START Input for this task
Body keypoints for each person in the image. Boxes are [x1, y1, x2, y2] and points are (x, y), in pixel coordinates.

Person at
END Input for this task
START Input for this task
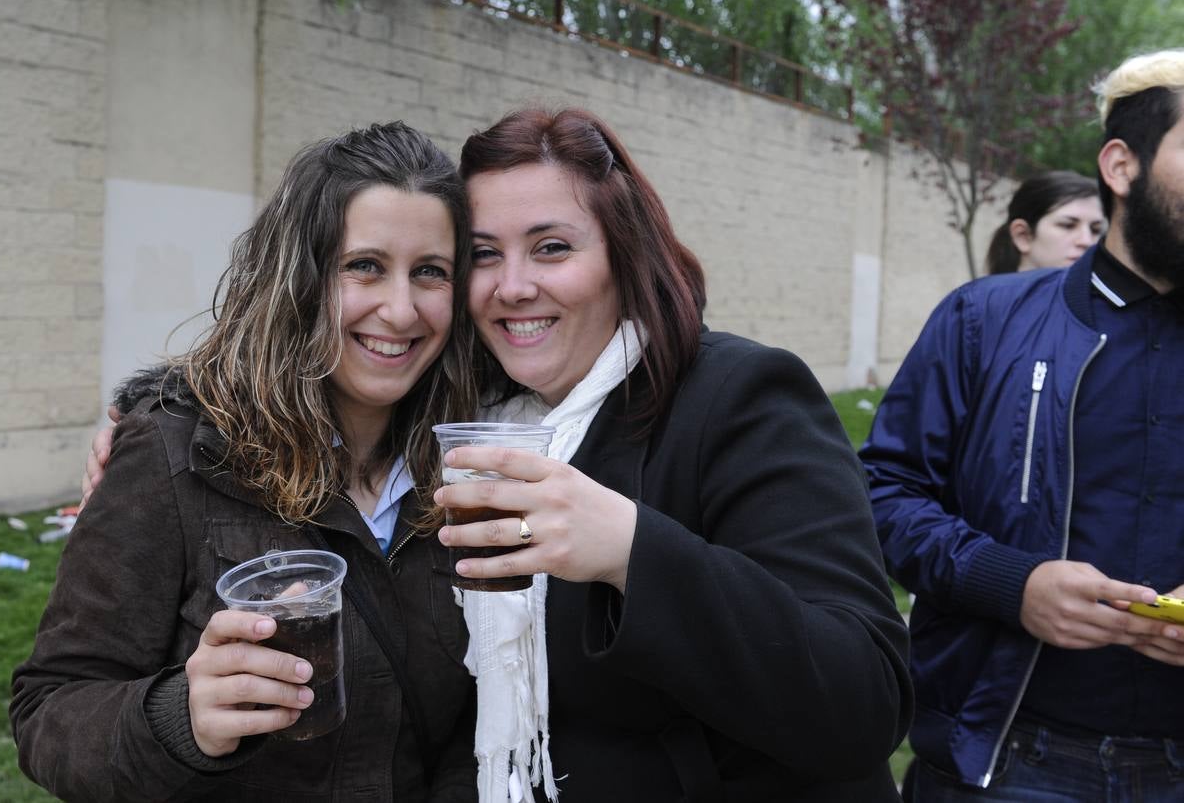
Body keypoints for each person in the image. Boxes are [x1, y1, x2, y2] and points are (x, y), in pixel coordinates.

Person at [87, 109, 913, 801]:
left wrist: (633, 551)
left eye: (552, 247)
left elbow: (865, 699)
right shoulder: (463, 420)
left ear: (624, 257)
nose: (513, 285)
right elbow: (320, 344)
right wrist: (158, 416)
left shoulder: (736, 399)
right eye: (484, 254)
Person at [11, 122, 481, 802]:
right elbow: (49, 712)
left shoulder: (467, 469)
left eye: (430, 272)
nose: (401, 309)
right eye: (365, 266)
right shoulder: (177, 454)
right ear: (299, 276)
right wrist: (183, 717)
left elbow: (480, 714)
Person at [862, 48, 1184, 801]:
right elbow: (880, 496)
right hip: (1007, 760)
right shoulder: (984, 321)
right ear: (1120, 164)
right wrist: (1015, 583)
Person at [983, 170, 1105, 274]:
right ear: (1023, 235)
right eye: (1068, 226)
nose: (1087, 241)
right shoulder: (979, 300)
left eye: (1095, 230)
END Input for this task
**Exercise goal**.
What lines above hold the word "shoulder"? Pull each one out.

**Output for this exercise**.
right shoulder: (463, 420)
left shoulder: (736, 399)
left shoulder: (467, 469)
right shoulder: (177, 454)
right shoulder: (984, 321)
right shoulder: (979, 300)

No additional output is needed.